The effect of house dust mite conventional immunotherapy on the production of IL-4 and interferon-gamma from the peripheral blood T cells in asthmatic children.
- Author:
Soo Jong HONG
1
;
Bong Seong KIM
Author Information
1. Department of Pediatrics, Asan Medical Center, College of Medicine, University of Ulsan, Seoul, Korea.

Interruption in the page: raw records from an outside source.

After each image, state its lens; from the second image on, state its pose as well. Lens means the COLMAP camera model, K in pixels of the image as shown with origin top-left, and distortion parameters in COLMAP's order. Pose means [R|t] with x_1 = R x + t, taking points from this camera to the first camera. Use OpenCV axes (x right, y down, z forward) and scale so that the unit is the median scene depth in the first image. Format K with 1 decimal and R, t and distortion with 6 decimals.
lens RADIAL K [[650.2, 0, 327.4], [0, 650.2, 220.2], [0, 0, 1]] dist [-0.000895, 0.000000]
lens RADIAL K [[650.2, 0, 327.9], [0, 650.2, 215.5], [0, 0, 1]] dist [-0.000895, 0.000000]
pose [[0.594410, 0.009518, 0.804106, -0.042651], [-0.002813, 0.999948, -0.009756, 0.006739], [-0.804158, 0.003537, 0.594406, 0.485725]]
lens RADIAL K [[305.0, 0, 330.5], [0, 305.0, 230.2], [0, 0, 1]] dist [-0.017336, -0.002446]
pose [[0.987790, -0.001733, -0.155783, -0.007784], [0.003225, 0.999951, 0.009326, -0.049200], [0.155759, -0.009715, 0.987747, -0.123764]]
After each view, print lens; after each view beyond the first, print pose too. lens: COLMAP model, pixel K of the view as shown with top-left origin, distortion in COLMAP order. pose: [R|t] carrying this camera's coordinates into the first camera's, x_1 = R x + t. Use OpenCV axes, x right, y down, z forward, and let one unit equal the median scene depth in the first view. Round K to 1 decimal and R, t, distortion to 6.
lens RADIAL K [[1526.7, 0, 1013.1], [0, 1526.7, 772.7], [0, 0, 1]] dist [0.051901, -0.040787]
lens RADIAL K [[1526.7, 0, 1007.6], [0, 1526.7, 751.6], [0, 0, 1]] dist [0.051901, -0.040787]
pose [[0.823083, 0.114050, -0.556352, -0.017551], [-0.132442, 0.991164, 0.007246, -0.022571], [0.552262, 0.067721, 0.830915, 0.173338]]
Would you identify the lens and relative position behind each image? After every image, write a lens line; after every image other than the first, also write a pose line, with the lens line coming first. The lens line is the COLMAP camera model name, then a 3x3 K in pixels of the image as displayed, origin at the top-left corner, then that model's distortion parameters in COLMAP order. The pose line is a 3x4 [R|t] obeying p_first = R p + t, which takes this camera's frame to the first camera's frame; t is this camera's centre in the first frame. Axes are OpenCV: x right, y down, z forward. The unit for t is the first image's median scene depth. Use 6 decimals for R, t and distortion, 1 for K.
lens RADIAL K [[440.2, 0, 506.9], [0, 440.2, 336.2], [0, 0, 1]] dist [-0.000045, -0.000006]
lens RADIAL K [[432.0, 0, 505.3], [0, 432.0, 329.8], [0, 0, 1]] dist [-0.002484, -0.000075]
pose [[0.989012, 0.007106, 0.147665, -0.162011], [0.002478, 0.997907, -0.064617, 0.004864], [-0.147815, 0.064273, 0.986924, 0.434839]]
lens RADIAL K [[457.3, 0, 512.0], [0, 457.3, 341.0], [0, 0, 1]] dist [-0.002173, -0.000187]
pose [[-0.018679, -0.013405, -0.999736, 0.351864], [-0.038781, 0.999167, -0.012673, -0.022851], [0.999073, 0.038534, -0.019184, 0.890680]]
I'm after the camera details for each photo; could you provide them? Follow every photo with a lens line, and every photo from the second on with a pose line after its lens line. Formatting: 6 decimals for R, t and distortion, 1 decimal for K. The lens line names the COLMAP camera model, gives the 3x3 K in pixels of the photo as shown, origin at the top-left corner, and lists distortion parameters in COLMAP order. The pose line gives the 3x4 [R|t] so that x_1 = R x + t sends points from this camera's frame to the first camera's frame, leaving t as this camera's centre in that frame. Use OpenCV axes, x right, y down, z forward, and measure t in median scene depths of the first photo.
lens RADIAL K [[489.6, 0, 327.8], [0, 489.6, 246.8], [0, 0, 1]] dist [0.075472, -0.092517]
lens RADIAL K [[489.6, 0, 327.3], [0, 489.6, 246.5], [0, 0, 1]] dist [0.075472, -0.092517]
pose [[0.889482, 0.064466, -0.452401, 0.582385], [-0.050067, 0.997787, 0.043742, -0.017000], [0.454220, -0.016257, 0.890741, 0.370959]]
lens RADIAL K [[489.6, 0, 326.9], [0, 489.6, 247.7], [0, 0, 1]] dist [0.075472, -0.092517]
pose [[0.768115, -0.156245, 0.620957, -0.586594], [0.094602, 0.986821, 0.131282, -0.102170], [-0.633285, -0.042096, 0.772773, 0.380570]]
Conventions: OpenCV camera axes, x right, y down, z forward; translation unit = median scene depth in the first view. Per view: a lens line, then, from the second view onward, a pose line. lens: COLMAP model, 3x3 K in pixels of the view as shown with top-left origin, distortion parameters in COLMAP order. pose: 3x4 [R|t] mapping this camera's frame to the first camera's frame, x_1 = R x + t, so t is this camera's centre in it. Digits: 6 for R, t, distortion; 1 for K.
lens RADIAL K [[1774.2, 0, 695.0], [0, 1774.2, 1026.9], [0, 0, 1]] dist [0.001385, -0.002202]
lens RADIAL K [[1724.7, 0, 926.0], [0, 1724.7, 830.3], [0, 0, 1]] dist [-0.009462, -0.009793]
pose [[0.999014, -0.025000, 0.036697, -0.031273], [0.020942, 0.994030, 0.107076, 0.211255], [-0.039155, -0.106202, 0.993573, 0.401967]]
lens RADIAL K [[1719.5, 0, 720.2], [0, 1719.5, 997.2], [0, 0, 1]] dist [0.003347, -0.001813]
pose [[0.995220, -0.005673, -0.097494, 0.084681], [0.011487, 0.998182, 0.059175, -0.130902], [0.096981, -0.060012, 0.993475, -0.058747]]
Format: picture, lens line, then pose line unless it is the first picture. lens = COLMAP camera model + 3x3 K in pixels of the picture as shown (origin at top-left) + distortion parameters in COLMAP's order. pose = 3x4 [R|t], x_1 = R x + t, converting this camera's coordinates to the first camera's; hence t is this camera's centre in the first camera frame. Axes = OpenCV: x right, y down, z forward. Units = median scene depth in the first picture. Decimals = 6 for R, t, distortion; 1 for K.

- Publication Type:Original Article ; Clinical Trial
- Keywords:
Immunotherapy;
interleukin-4;
interferon-gamma;
T cell;
asthma
- MeSH:
Asthma;
Child*;
Dermatophagoides farinae;
Dermatophagoides pteronyssinus;
Desensitization, Immunologic;
Dust*;
Humans;
Immunotherapy*;
Interferon-gamma*;
Interleukin-4*;
Lymphocytes;
Pyroglyphidae*;
Sensitivity and Specificity;
T-Lymphocytes*;
Th1 Cells
- From:Journal of Asthma, Allergy and Clinical Immunology
2000;20(5):741-748
- CountryRepublic of Korea
- Language:Korean
-
Abstract:
BACKGROUND: Numerous clinical trials have demonstrated the efficacy of specific allergen immunotherapy in allergic disease. Although allergen immunotherapy has been shown to cause changes in numerous clinical, inflammatory, and immunological parameters, the mechanisms of successful immunotherapy are still poorly understood. OBJECTIVE: To investigate the mechanism of conventional immunotherapy in house dust mite sensitive asthmatics, cellular proliferative responses and cytokine productions of peripheral blood T cells were compared before and after immunotherapy. METHODS: Nine patients who were sensitive to house dust mite participated in the immunotherapy with Dermatophagoides pteronyssinus and Dermatophagoides farinae. Patients were evaluated before and when maintenance was achieved for lymphocyte proliferative responses and for cytokine productions under the stimulation of Der p 1 and phytohemagglutinin (PHA) + 12-0-tetradecanoylphorbol-12-acetate (TPA), and without stimulation. RESULTS: Conventional immunotherapy for house dust mite resulted in significant increase in interferon-gamma production, particularly under the stimulation of Der p 1 and without any stimulation after immunotherapy, but no differences under the stimulation of PHA+TPA. And the cellular proliferative responses to the dose of Der p 1 were not decreased after immunotherapy. CONCLUSION: Conventional immunotherapy resulted in significant increase in interferon-gamma production to the response of Der p 1 specifically after immunotherapy. These findings suggest that the specificity and the mechanism of conventional immunotherapy may be linked to the increase in interferon-gamma production, possibly through increase in Th1 cells.